Greekfest, which in the past has brought in artists such as Nelly, Wiz Kalifa and Dierks Bentley, is not directly sponsored by the University. Sam Wehmeyer, vice president of the Interfraternity Council, and a booking agent from Music Garden, a band booking agency in the Southeast, are responsible for arranging the artists to perform at Greekfest.

“All accommodations and coordination with the talent are done through the professional booking agent,” Wehmeyer said. “This past year, Greekfest also reached out to student musical groups for an opportunity to highlight their talents as the opening acts for the national acts.”

(See also “Wiz rolls up on Greekfest“)

The University Program Council no longer exists in the capacity it did in the 1970s. It has been replaced by a student-led organization called University Programs, which organizes and sponsors events like the Week of Welcome every fall.

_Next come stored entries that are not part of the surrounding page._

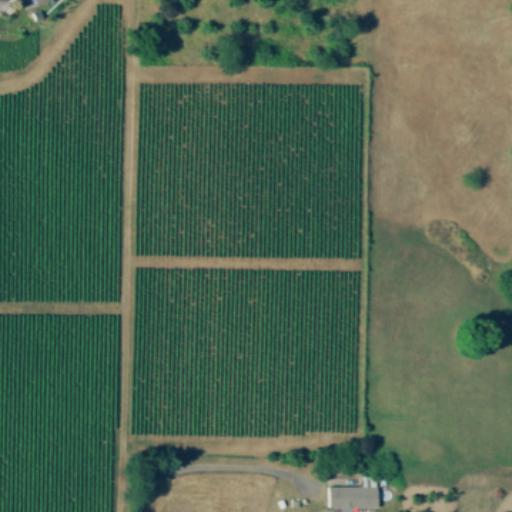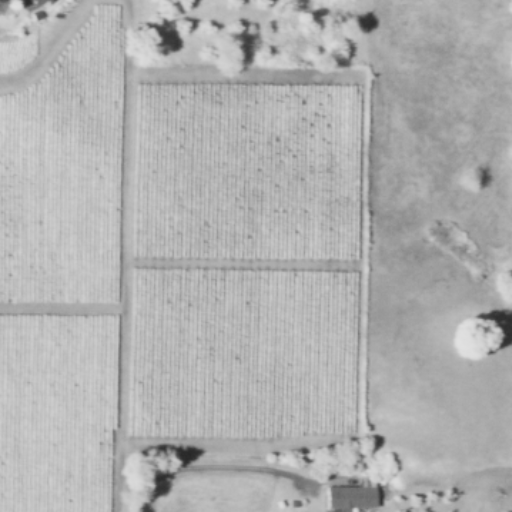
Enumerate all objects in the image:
building: (14, 0)
road: (226, 469)
building: (350, 495)
building: (351, 496)
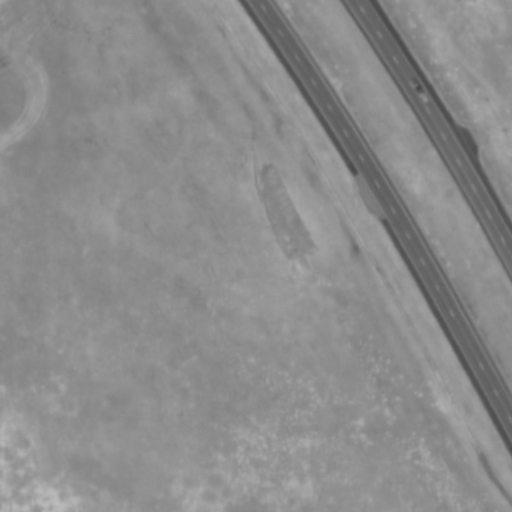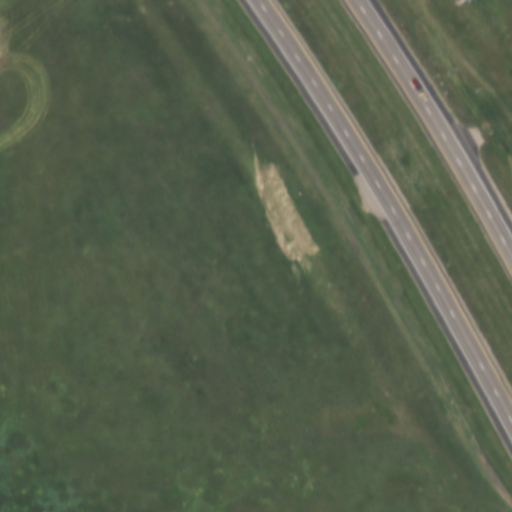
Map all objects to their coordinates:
road: (434, 122)
road: (481, 131)
road: (390, 202)
road: (352, 253)
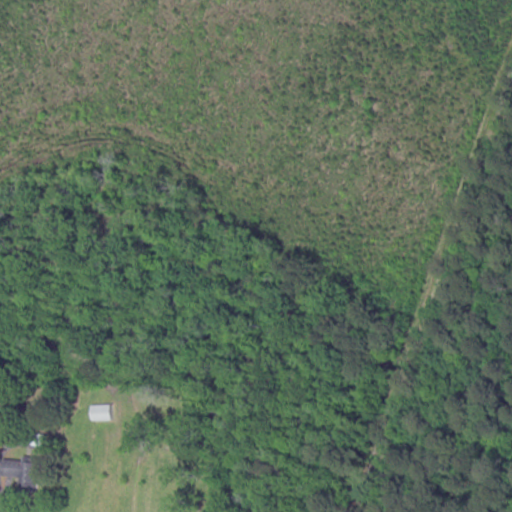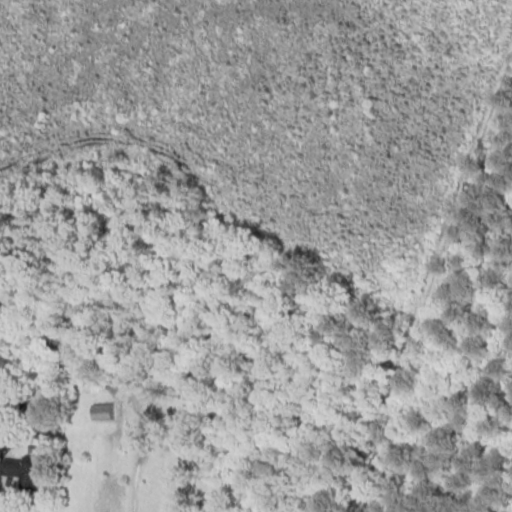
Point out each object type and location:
building: (104, 412)
building: (41, 440)
building: (27, 473)
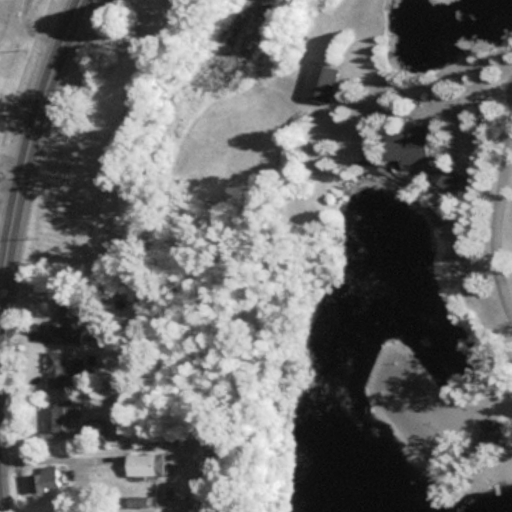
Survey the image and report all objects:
building: (9, 8)
building: (318, 82)
road: (28, 128)
building: (405, 143)
building: (447, 177)
road: (499, 211)
building: (69, 321)
building: (55, 369)
building: (53, 419)
building: (487, 433)
building: (144, 464)
building: (50, 478)
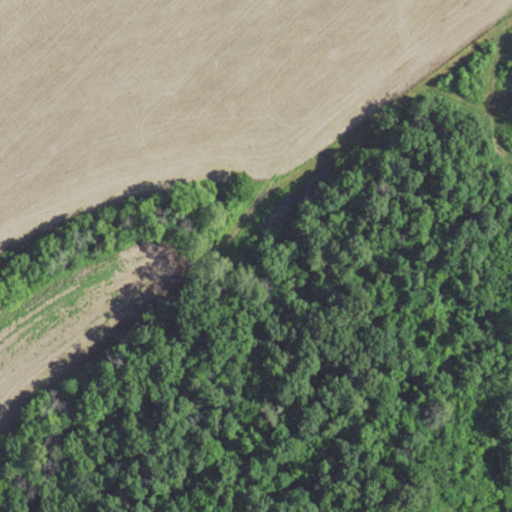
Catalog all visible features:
road: (375, 115)
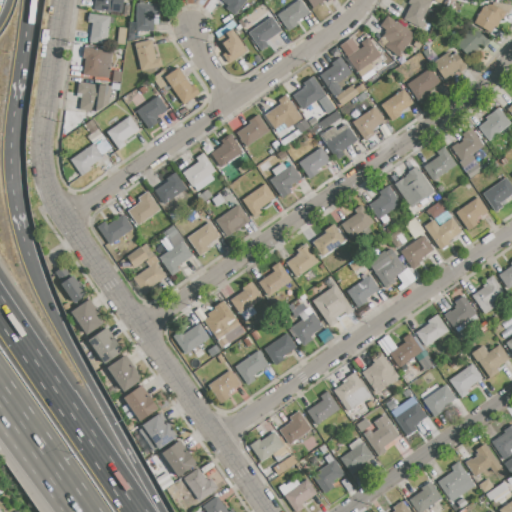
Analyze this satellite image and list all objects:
building: (314, 2)
building: (314, 2)
road: (1, 5)
building: (107, 5)
building: (108, 5)
building: (233, 5)
building: (233, 6)
building: (126, 10)
building: (415, 12)
building: (417, 12)
building: (292, 14)
building: (292, 15)
building: (146, 16)
building: (145, 17)
building: (488, 17)
building: (489, 17)
building: (97, 28)
building: (99, 28)
building: (263, 32)
building: (263, 33)
building: (121, 36)
building: (393, 36)
building: (394, 36)
road: (25, 39)
building: (437, 42)
building: (470, 42)
building: (473, 43)
building: (229, 45)
building: (231, 46)
building: (426, 53)
building: (145, 55)
building: (364, 55)
building: (146, 56)
building: (360, 56)
building: (95, 62)
building: (96, 63)
building: (448, 64)
building: (449, 64)
road: (205, 68)
building: (116, 77)
building: (334, 77)
building: (422, 84)
building: (422, 84)
building: (179, 85)
building: (180, 85)
building: (141, 91)
building: (307, 93)
building: (307, 93)
building: (348, 94)
building: (92, 96)
building: (92, 96)
building: (395, 104)
building: (395, 105)
building: (509, 108)
building: (151, 110)
building: (510, 110)
building: (151, 111)
road: (45, 112)
road: (216, 112)
building: (282, 114)
building: (282, 114)
road: (14, 115)
building: (325, 122)
building: (367, 122)
building: (368, 123)
building: (492, 124)
building: (493, 125)
building: (302, 126)
building: (121, 131)
building: (251, 131)
building: (252, 131)
building: (121, 132)
building: (97, 139)
building: (338, 139)
building: (339, 141)
building: (467, 145)
building: (466, 147)
building: (227, 150)
building: (225, 151)
building: (89, 154)
building: (86, 159)
building: (313, 162)
building: (313, 163)
building: (440, 163)
building: (438, 164)
building: (199, 170)
building: (468, 170)
building: (198, 173)
building: (511, 174)
building: (284, 178)
building: (284, 180)
building: (412, 187)
building: (413, 187)
building: (170, 188)
building: (168, 189)
road: (330, 192)
building: (497, 193)
building: (498, 193)
building: (204, 197)
building: (218, 199)
building: (257, 199)
building: (257, 200)
building: (383, 202)
building: (384, 203)
building: (142, 208)
road: (15, 209)
building: (143, 209)
building: (437, 209)
building: (469, 213)
building: (471, 213)
building: (231, 220)
building: (232, 220)
building: (357, 221)
building: (354, 223)
building: (114, 229)
building: (114, 229)
building: (172, 231)
building: (441, 231)
building: (441, 232)
building: (202, 238)
building: (203, 238)
building: (176, 239)
building: (397, 239)
building: (327, 240)
building: (328, 240)
building: (416, 250)
building: (415, 251)
building: (174, 254)
building: (175, 256)
building: (136, 258)
building: (301, 260)
building: (302, 260)
building: (385, 266)
building: (386, 266)
building: (145, 269)
building: (506, 276)
building: (149, 277)
building: (507, 277)
building: (274, 279)
building: (273, 280)
building: (68, 284)
building: (69, 285)
building: (361, 290)
building: (362, 291)
building: (486, 295)
building: (487, 295)
building: (245, 298)
building: (244, 301)
building: (330, 305)
building: (332, 305)
building: (248, 313)
building: (458, 313)
building: (461, 315)
building: (86, 316)
building: (85, 317)
building: (219, 318)
building: (222, 324)
building: (305, 326)
building: (305, 327)
building: (430, 331)
building: (431, 331)
road: (362, 333)
building: (255, 335)
building: (190, 338)
building: (191, 338)
building: (247, 342)
building: (509, 344)
building: (509, 344)
building: (103, 345)
building: (104, 346)
building: (279, 348)
building: (279, 348)
building: (404, 351)
building: (405, 353)
building: (489, 359)
building: (490, 359)
building: (425, 363)
road: (165, 366)
building: (250, 366)
building: (251, 367)
building: (123, 373)
building: (378, 373)
building: (379, 373)
building: (124, 375)
building: (463, 380)
building: (464, 380)
building: (222, 386)
building: (223, 386)
road: (92, 389)
building: (349, 392)
building: (351, 392)
building: (436, 399)
building: (438, 399)
building: (139, 403)
building: (139, 404)
building: (321, 408)
building: (323, 408)
road: (69, 409)
building: (407, 414)
building: (411, 419)
building: (293, 428)
building: (295, 428)
building: (158, 430)
building: (159, 432)
building: (380, 434)
building: (380, 435)
building: (503, 442)
building: (504, 443)
building: (265, 446)
building: (268, 448)
road: (37, 451)
road: (427, 453)
building: (355, 457)
building: (355, 457)
building: (177, 458)
building: (177, 459)
building: (481, 461)
building: (482, 461)
building: (285, 464)
building: (509, 465)
building: (326, 476)
building: (327, 476)
building: (454, 482)
building: (455, 482)
building: (198, 485)
building: (485, 485)
building: (198, 486)
building: (172, 492)
building: (296, 493)
building: (498, 493)
building: (298, 495)
building: (425, 497)
building: (423, 498)
building: (214, 505)
building: (506, 505)
building: (215, 506)
building: (399, 507)
building: (399, 507)
building: (506, 507)
road: (77, 508)
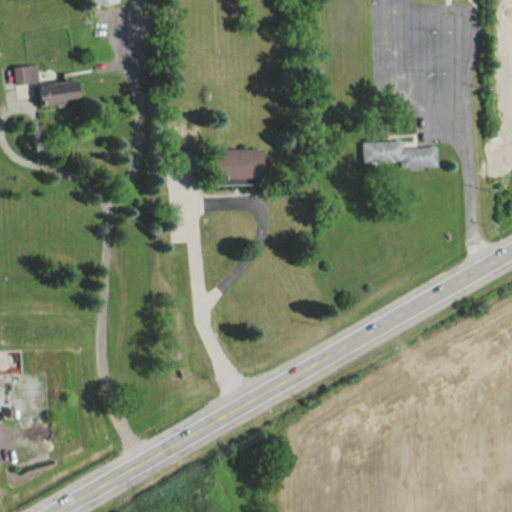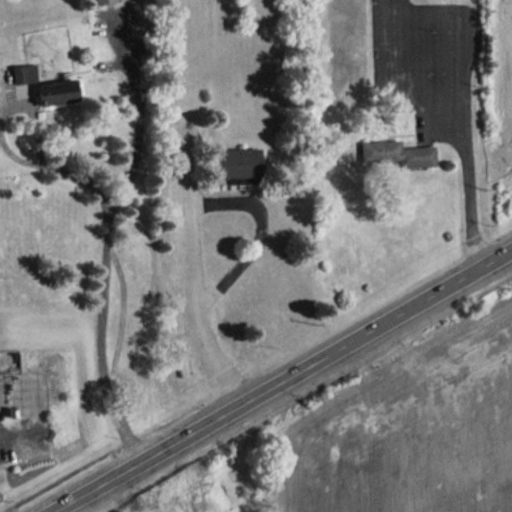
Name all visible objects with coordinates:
building: (99, 1)
parking lot: (431, 60)
building: (23, 63)
building: (22, 72)
building: (56, 81)
building: (55, 91)
road: (467, 131)
road: (24, 152)
building: (236, 152)
building: (396, 152)
building: (396, 152)
building: (232, 165)
road: (262, 222)
road: (110, 229)
road: (200, 272)
road: (273, 377)
crop: (412, 433)
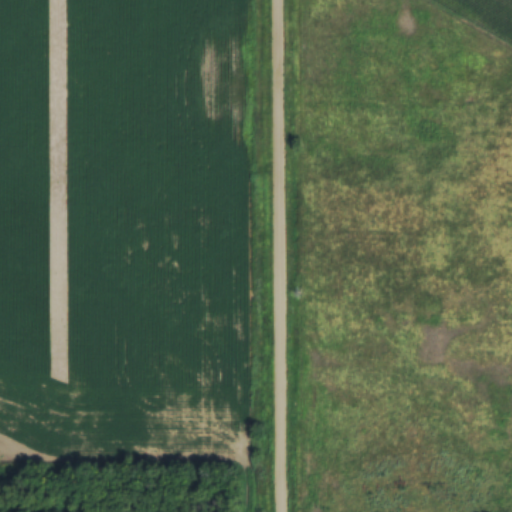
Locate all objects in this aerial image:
road: (282, 256)
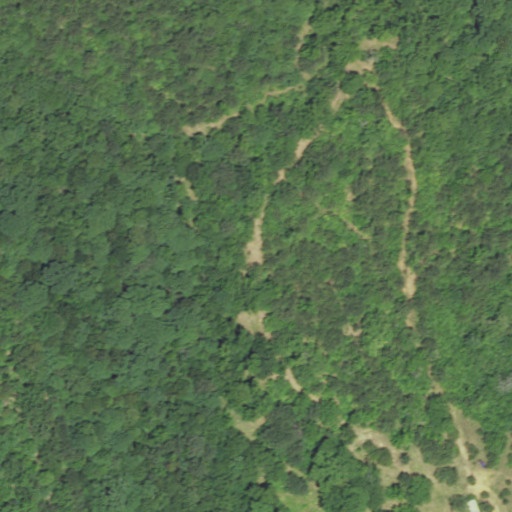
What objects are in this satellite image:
building: (467, 505)
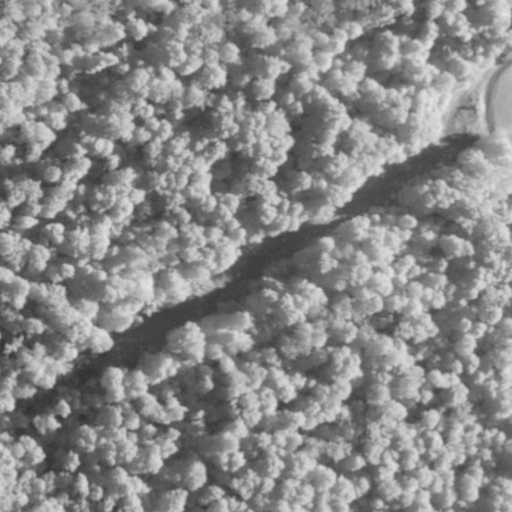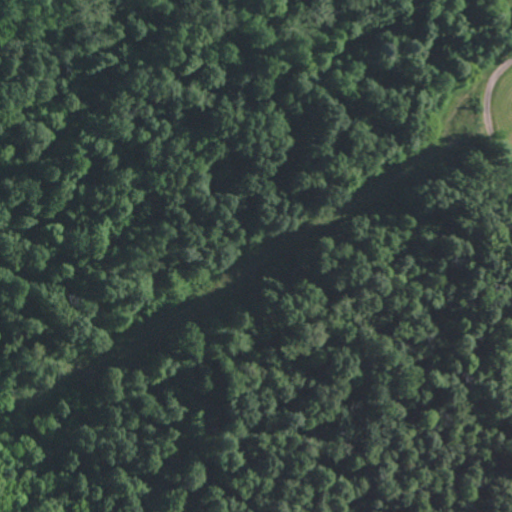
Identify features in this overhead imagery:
road: (490, 140)
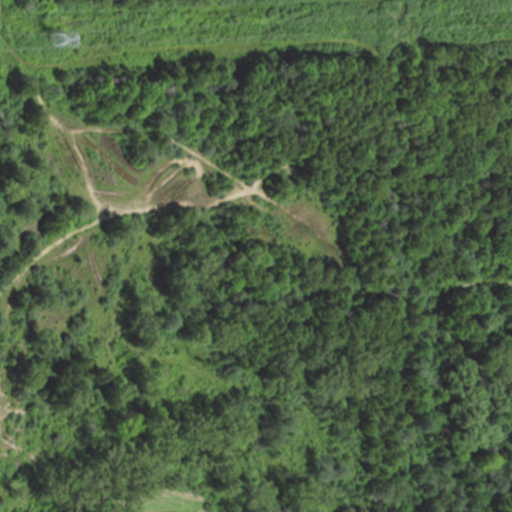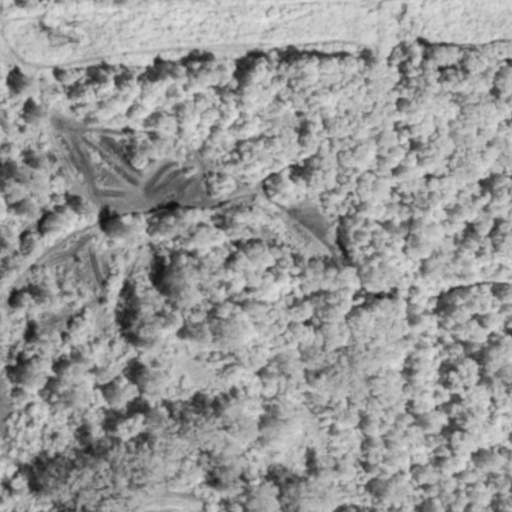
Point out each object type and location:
power tower: (50, 38)
road: (262, 219)
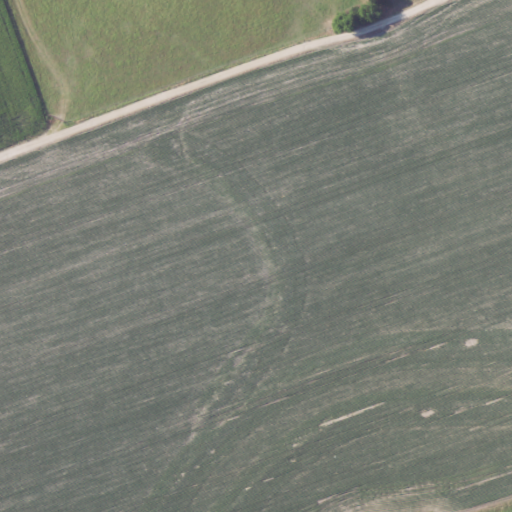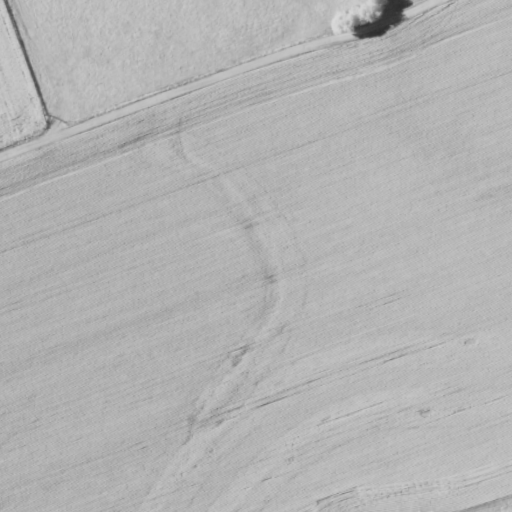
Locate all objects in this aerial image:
road: (218, 77)
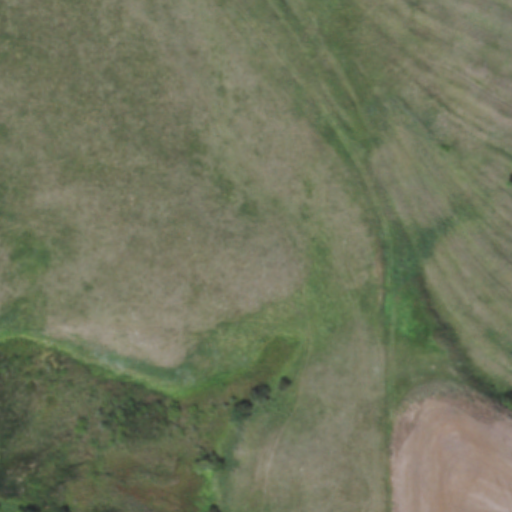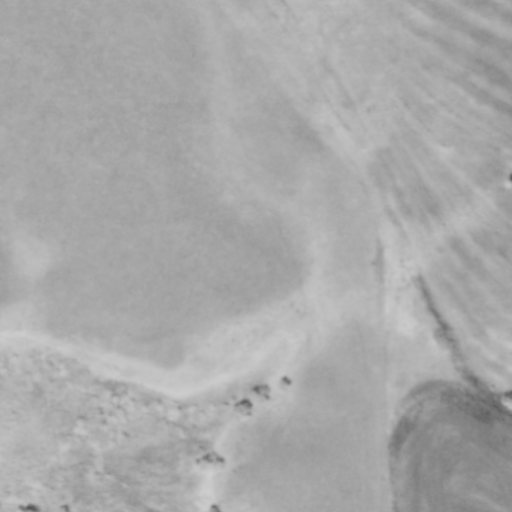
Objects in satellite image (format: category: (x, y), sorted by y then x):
road: (393, 241)
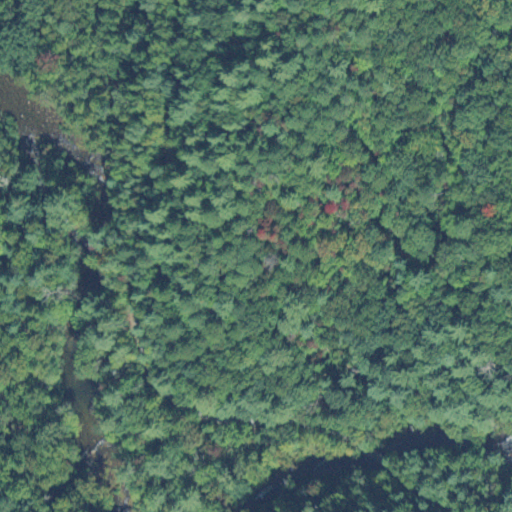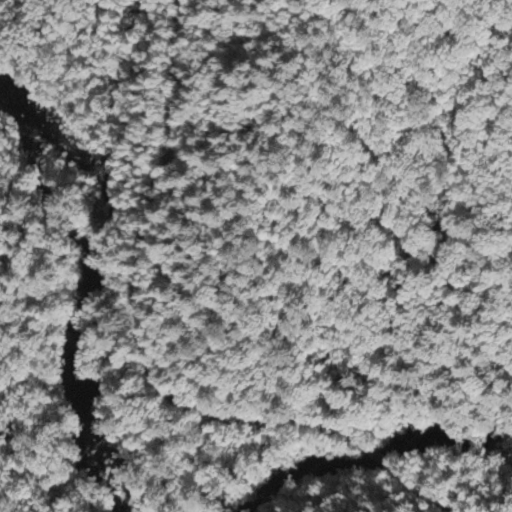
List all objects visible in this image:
road: (143, 297)
road: (377, 456)
road: (421, 488)
river: (78, 511)
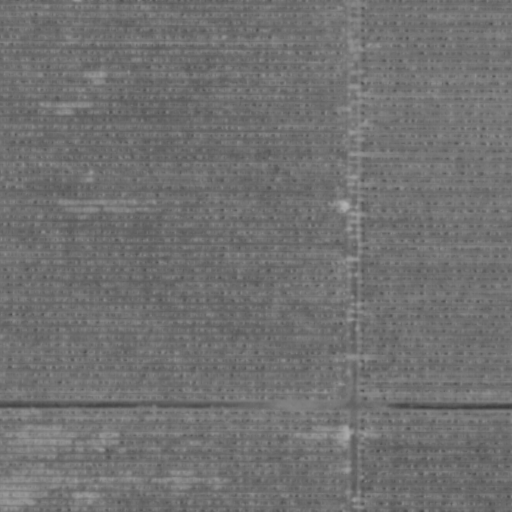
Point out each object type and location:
crop: (256, 256)
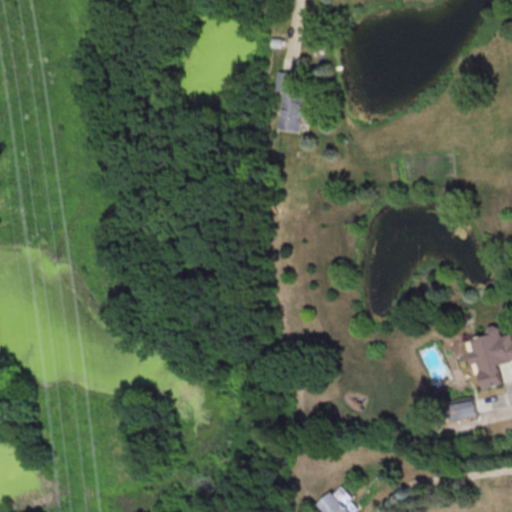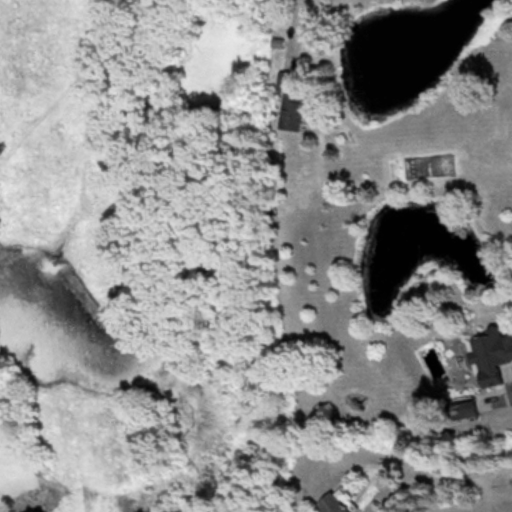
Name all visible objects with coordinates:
road: (291, 22)
building: (290, 100)
park: (136, 258)
building: (491, 353)
road: (508, 394)
building: (462, 409)
road: (439, 477)
building: (337, 501)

“At one point, University Programs was set up to organize concerts, but during that time frame, they were the only group,” said LaToya Scott, director of University Programs. “We’re not the sole programming board anymore. Every department organizes events; every student organization organizes events.”

Scott said a number of other organizations have become involved in organizing events, such as Creative Campus, SGA, First Year Experience, Housing and Residential Communities and other student organizations. Individual academic departments or even students can bring in speakers and apply for funding on the UP website.

“We do still have concerts, but we work more closely with the Amphitheater in terms of the concerts that they have there,” Scott said. “Specifically, we sit on the board with the Amphitheater, and we help them come up with events that our students would like to go to, and we bus our students to those concerts.”

For example, Scott said, UP worked with the Amphitheater to bring The Avett Brothers to Tuscaloosa. However, there is still an avid demand for classic rock shows, as the Amphitheater will host acts like The Doobie Brothers and Styx with Don Felder and Peter Frampton this coming summer.

“In general, the 1970s are looked upon as pretty much a dreadful time for music,” Webb said. “Genres were all over the place, and the decade was largely defined by the assault of disco music and some grotesque No. 1 singles. Tastes were everywhere. To this day, every time I hear Boston or Foghat, it takes me back to my freshman year at Paty Hall where it was constantly blasting in the hallway.”

In addition to music, Webb said movies were a prominent part of the culture of the 1970s. He said classic films like “Animal House,” “Grease,” “Saturday Night Fever” and “Urban Cowboy” helped shape the college “soundtrack.”

“There was great music, too, and some legendary albums that remain among the largest sellers in music history: ‘Dark Side of the Moon’ by Pink Floyd, ‘Rumors’ by Fleetwood Mac, ‘Hotel California’ by the Eagles,” Webb said. “That 70’s Skynyrd anthem, ‘Sweet Home Alabama,’ has pretty much endured, no?”